Jan 02, 2006 16:22
*DEEP BREATH*
Why at does only one part of my life seam clear at a time? I have felt all my life that I knew what I was supposed to do in the next week. I knew the present. Not all of it, but all that I could be doing. Now I know what I want to do, for work, I think. I would feel really good in a dentist office, working with people, and (I hope) teach them how to take care of their teeth. Maybe it will change, but for now, it feels right! But some stuff is weird. I no longer know what to say to make people feel better. I don't know what to do to help people when they aren't asking for help. Its wierd how people change.
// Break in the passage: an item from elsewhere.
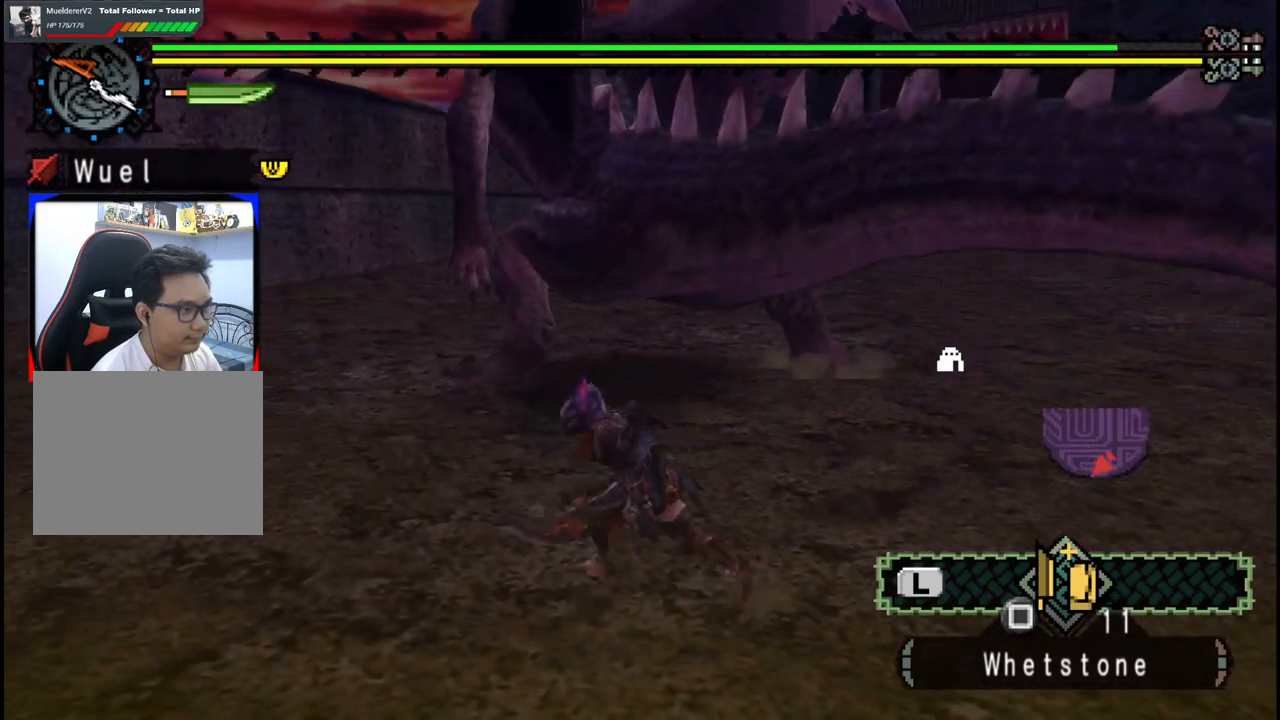
{"buttons": [], "left_stick": "right", "right_stick": "center", "events": [[233, "left_stick", "up"], [283, "left_stick", "up-right"], [483, "left_stick", "right"]]}
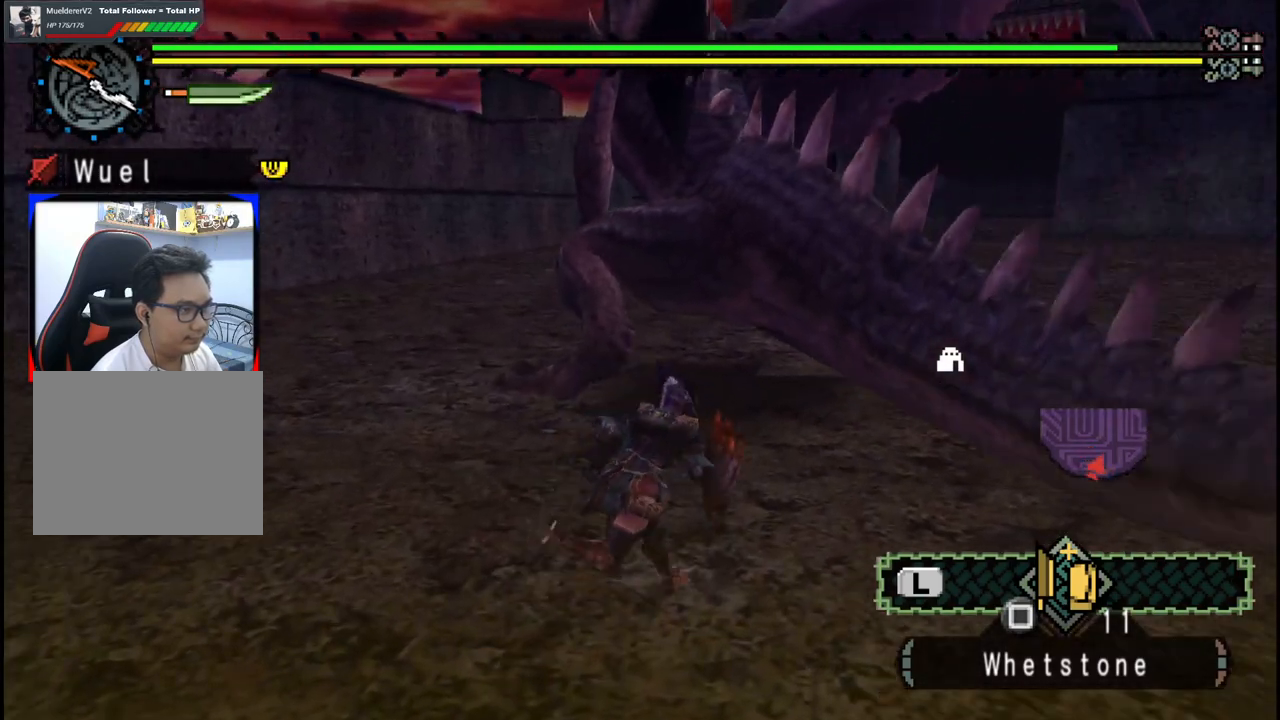
{"buttons": [], "left_stick": "up-right", "right_stick": "center", "events": [[83, "left_stick", "down-right"], [400, "left_stick", "up-right"]]}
Some say that if you are TURE friends, you'll be best friends forever, that you'll work it out. Friends will do that, but it doesn't say that BEST friends will always be best friends. I've never had to deal with friends changing before. I've always moved after 3 or 4 years, and before changing. Then I would move, and new friends would surround me. Now I've been in VA for 6 years, and in college. So now, even if most of my time is in one place, I haven't been split from the past. Its wierd. Friendships may grow and change, but just because we say they change we don't say they have to end! I've had 4 friendships grow and change the past 2 years, more than ever. One has grown from almost nothing to I wish we had more time to talk. One has stayed the same. Our passions have changed, but we still love to talk to one another. Another friend started out strong, because we were put together, then we grew apart. But now I want to tell her what is always happening. Not a day goes by that we don't share something stupid to eachother. And the last one grew, slowly, but strong. And thats just how has started to end. We didn't say its over, move on. But we did stop talking. My wish was for all of the friends to be my friends forever! I don't think I ever smashed anything to change it. So what happened? Why can some grow, while others stay the same, while others get smashed? Do we still call eachother friend?